I’d tried to grow that shit out. Tried to cultivate a beard, too. Just because this was my body, and my will once more. Couldn’t do it. The Marines were far too deeply ingrained in me. So much so I woke up in a puddle of sweat, dreaming of men dying, my soldiers crying when the last hope had been snuffed out.
I had a feeling Hunter knew that, too, just from watching me shut down my expression.
“The hair, my man.” But Hunter’s smile had that omniscient edge to it.
“Not you though.” I looked at the black wings of hair flying at his shoulders and behind his ears.
Funny. For a second I though Hunter blushed. With his olive-toned skin, it was hard to tell.

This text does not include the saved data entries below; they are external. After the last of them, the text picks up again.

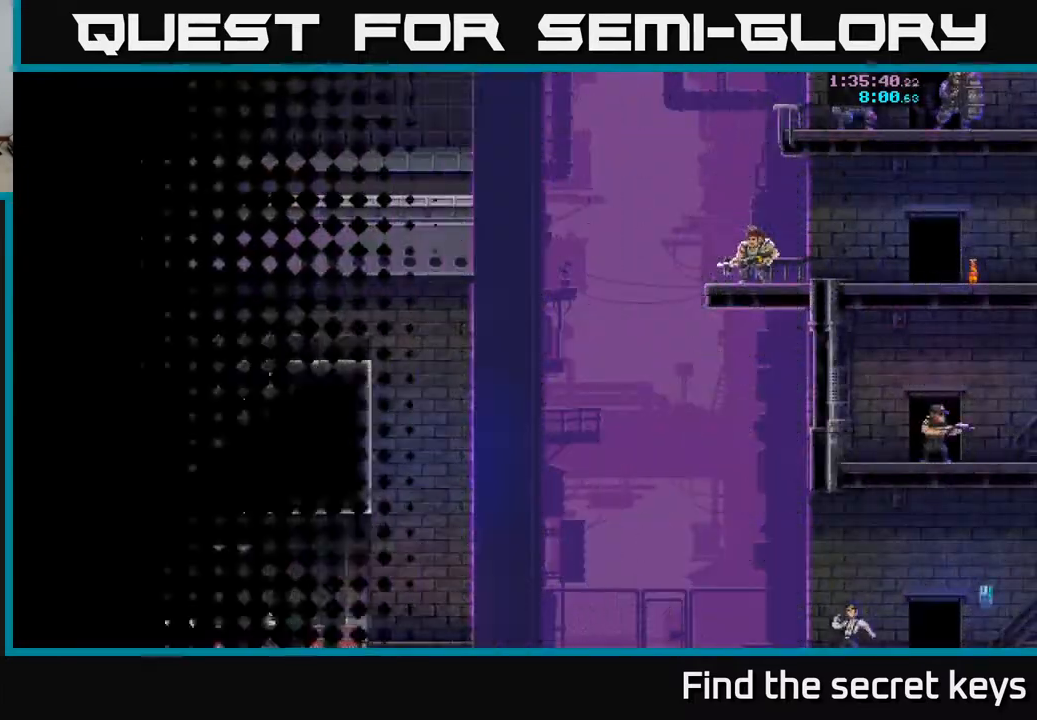
{"buttons": [], "left_stick": "right", "right_stick": "center", "events": [[417, "left_stick", "right"]]}
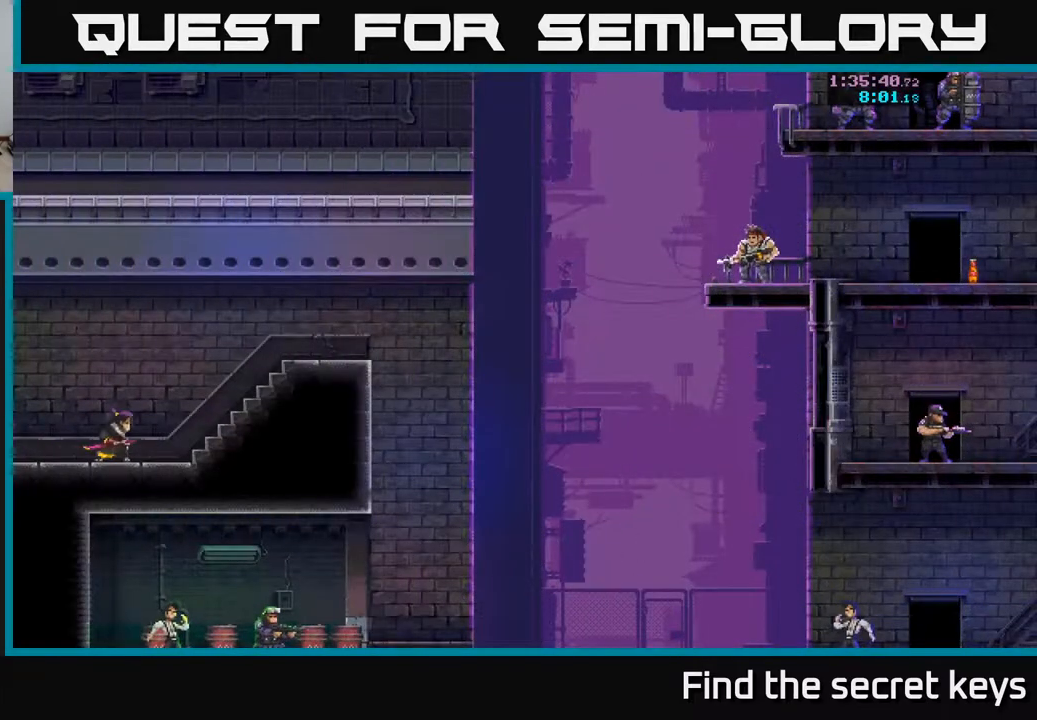
{"buttons": [], "left_stick": "right", "right_stick": "center", "events": [[283, "left_stick", "center"], [500, "left_stick", "right"]]}
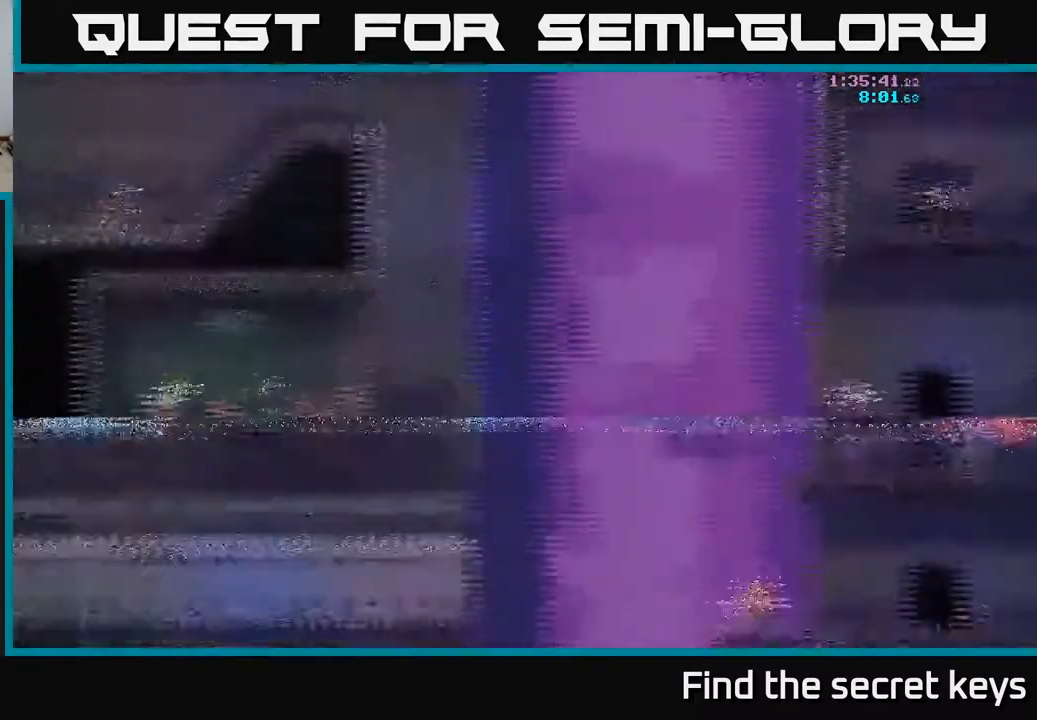
{"buttons": [], "left_stick": "right", "right_stick": "center", "events": []}
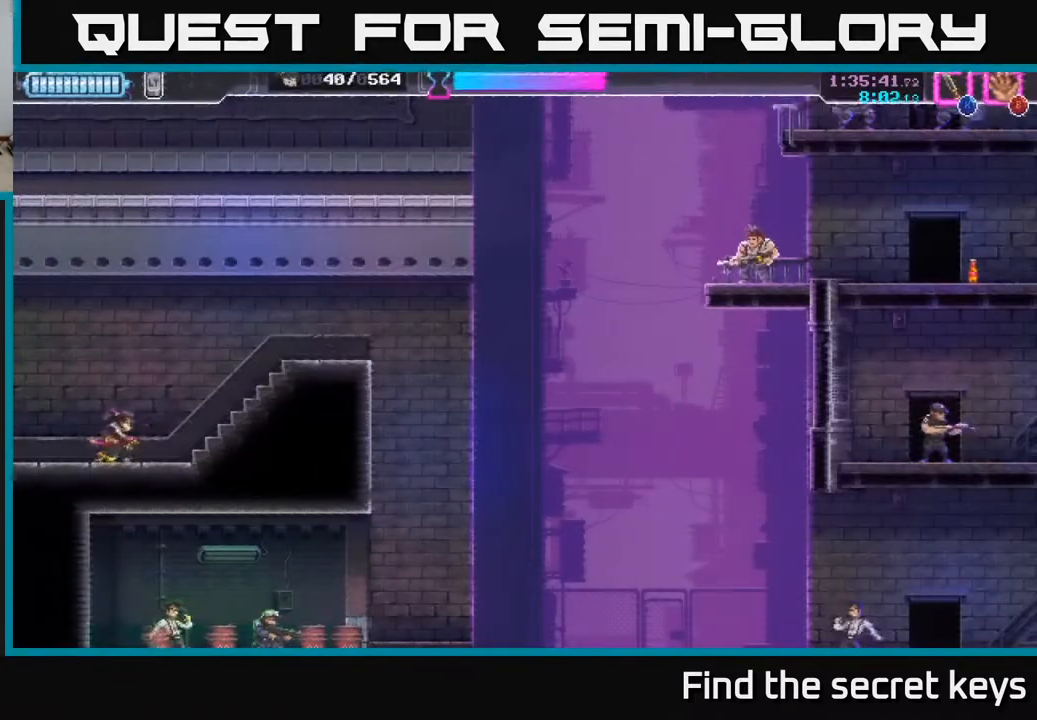
{"buttons": [], "left_stick": "right", "right_stick": "center", "events": []}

“Yeah.” He laughed dryly. “Jessica likes it longer. She . . . uh . . . likes to pull it.”
Oookay.
“Fucking hell, Hunter. Look at you all whipped and loving it. Thought I’d never see the day.” I raised my beer bottle in salute to him. “Damn glad I did.”
It wasn’t every man who could pull himself out of the bleakest situation, make a life, have a kid, be a husband, and take on a respectable career.
It went without saying I was envious of him, yet no man deserved a better life more than him.
As Hunter grinned at me, I realized what I really wanted. The feeling of truly wanting something, someone, was such a one-eighty from the months of dark emptiness I almost shot off my stool and straight out the door.